Мягкая, лиричная в живописи, она и в росписи камней такая же. Кроткие её животные не затрудняют нас даже взглядом – глазки у них виде точек. «Вещь – в – себе». В своём горе и своей радости. Душа художника в самости, в мягкой лиричности автора.
                Соколов Михаил.            
В его единственном камне есть что-то Лермонтовское, одновременно школьное, неосознанное и роковое. Демон, захотевший стать богом, ни за что и ни про  что наказанный учителем:  «И камень положил в его протянутую руку». 
                Дмитрук Николай.
Вот так камни, так камни! Глыбы! Один из них автор подарил мне. Так что этот камушек у нас дома: среди образцов Звозского побережья Северной Двины. Портреты неизвестных  никому людей явлены нам. Лица их составлены из циклопических кусков – другой, нездешней породы. Обитатели подземного мира, те, которых упокоила пирамида, других следов  разыскать невозможно, только в камнях Николая.
                Мокина Надежда
На редкость противоречивый человек, свято, по-божески верящий в предназначение: и в своё, да и всех, впряжённых в воз искусства. Приходилось художницу  за руки брать, чтобы не портила вещь. Её русалка  хороша!
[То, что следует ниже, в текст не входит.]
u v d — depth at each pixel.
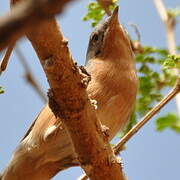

Зелена, как тина, и по- бабьи крупна и кругла.
                Тамара Нуйя
Её единственный расписанный булыжник помню смутно. Не её это дело. «Да отвяжитесь вы все от меня!» И: «Получите!» Гораздо интересней, как она подбирала камни для будущей работы. Сам искал и подбирал их. Форма  камня прямоугольная. Картина  в истоке её трудов. Камни подбирались все десять дней нашего пребывания во Звозе, голыши привезены домой и обретут своё место в аквариуме.
               
Камень от меня требовала Лида. Я отказался это делать. Зато написал о художниках.

 Женя Шевченко называл киноварь: «Золотой краской». Буквально – приносящей доход художнику. Ну и, само собой, советской идеологии, обеспечивающей успешность самой себе. А что дураки красное любят – это как бы между строк прочитывалось.
В юности проблемы  тогда ещё любви не обсуждались, разговоры велись о «культуре чувств» - кавычки, потому что цитирую, а не о двусмысленности, по моему мнению, слов. В моде тогда был ковбойский стиль: «Джон, а у нас в ванной лошадь!» «Ну и что!» Раздев бабу, тогдашний эстет чувств высказался:  «Ну и что?!» Конечно, схлопотал по морде. Эх… Нынче бы не схлопотал.
Вождение машины в нашей школе обеспечивал дядечка, как говаривала моя матушка: «Из простых!» Я его достал своими успехами в вождении сто раз латанного Газ-51. В сердцах он мне высказал мысль, которой придерживаюсь до сих пор. Запоздалое, но сердечное спасибо ему. Вот эта мысль: «Никогда, ни под каким видом не садись за руль. Будь кем угодно, но не шофёром!»
По версии брата – отец попал в штрафбат из-за дуэли со своим сослуживцем. Даже дети подражали номенклатурным выебкам из высшего эшелона Власти! Что там было на самом деле, история умалчивает. Отец помалкивал об этом, молчала и разговорчивая мать. Кто-то написал, куда следует телегу на отца, ну и понеслось… Мелкая романтика советского периода жизни приросла к советскому человеку, была частью идеологии: «Мальчик, презирающий удобства…» Сам нахлебался досыта её!
Эта романтика и сегодня пленяет многих. Да и сам писавший на отца выжил ли в той страшной войне?
Тамара по сотовому: убили мальчишку соседа, брата давней подруги Маши. В конце разговора: «Никуда не выходи из дому!»
Мальчишка не погиб, а умер от пересаженной почки отца.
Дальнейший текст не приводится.